▶ [TASK STATEMENT]
Output the records that follow, keeping every line exactly as it is.

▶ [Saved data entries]
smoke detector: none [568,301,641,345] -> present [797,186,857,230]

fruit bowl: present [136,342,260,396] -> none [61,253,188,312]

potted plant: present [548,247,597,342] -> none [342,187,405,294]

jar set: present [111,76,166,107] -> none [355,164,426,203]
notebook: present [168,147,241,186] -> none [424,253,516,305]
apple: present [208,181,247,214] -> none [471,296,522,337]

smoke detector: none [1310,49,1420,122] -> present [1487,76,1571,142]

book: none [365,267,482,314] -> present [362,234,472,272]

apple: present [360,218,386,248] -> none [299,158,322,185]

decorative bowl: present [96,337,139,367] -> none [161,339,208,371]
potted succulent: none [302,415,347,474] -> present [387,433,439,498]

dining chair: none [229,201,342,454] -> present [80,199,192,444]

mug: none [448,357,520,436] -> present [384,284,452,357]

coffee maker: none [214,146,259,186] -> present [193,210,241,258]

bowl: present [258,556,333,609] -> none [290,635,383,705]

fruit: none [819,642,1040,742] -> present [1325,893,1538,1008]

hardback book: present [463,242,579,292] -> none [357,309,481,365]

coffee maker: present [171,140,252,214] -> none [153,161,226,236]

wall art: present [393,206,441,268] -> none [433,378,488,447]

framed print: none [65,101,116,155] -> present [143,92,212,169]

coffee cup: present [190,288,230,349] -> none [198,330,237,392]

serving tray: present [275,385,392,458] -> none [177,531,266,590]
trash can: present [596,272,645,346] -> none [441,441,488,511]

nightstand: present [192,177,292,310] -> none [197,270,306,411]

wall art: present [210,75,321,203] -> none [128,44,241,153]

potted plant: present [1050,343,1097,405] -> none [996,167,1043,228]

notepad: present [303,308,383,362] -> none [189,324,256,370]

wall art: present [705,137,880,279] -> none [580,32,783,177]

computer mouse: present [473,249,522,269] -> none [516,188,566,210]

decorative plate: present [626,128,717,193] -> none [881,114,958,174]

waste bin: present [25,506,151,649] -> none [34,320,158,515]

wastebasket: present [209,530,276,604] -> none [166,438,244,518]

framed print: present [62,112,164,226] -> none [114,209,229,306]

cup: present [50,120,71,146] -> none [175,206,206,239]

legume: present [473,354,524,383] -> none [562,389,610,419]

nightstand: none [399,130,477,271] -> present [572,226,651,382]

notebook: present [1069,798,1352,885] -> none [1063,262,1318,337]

▶ [ANSWER FOR THE TASK]
smoke detector: none [568,301,641,345] -> present [797,186,857,230]

fruit bowl: present [136,342,260,396] -> none [61,253,188,312]

potted plant: present [548,247,597,342] -> none [342,187,405,294]

jar set: present [111,76,166,107] -> none [355,164,426,203]
notebook: present [168,147,241,186] -> none [424,253,516,305]
apple: present [208,181,247,214] -> none [471,296,522,337]

smoke detector: none [1310,49,1420,122] -> present [1487,76,1571,142]

book: none [365,267,482,314] -> present [362,234,472,272]

apple: present [360,218,386,248] -> none [299,158,322,185]

decorative bowl: present [96,337,139,367] -> none [161,339,208,371]
potted succulent: none [302,415,347,474] -> present [387,433,439,498]

dining chair: none [229,201,342,454] -> present [80,199,192,444]

mug: none [448,357,520,436] -> present [384,284,452,357]

coffee maker: none [214,146,259,186] -> present [193,210,241,258]

bowl: present [258,556,333,609] -> none [290,635,383,705]

fruit: none [819,642,1040,742] -> present [1325,893,1538,1008]

hardback book: present [463,242,579,292] -> none [357,309,481,365]

coffee maker: present [171,140,252,214] -> none [153,161,226,236]

wall art: present [393,206,441,268] -> none [433,378,488,447]

framed print: none [65,101,116,155] -> present [143,92,212,169]

coffee cup: present [190,288,230,349] -> none [198,330,237,392]

serving tray: present [275,385,392,458] -> none [177,531,266,590]
trash can: present [596,272,645,346] -> none [441,441,488,511]

nightstand: present [192,177,292,310] -> none [197,270,306,411]

wall art: present [210,75,321,203] -> none [128,44,241,153]

potted plant: present [1050,343,1097,405] -> none [996,167,1043,228]

notepad: present [303,308,383,362] -> none [189,324,256,370]

wall art: present [705,137,880,279] -> none [580,32,783,177]

computer mouse: present [473,249,522,269] -> none [516,188,566,210]

decorative plate: present [626,128,717,193] -> none [881,114,958,174]

waste bin: present [25,506,151,649] -> none [34,320,158,515]

wastebasket: present [209,530,276,604] -> none [166,438,244,518]

framed print: present [62,112,164,226] -> none [114,209,229,306]

cup: present [50,120,71,146] -> none [175,206,206,239]

legume: present [473,354,524,383] -> none [562,389,610,419]

nightstand: none [399,130,477,271] -> present [572,226,651,382]

notebook: present [1069,798,1352,885] -> none [1063,262,1318,337]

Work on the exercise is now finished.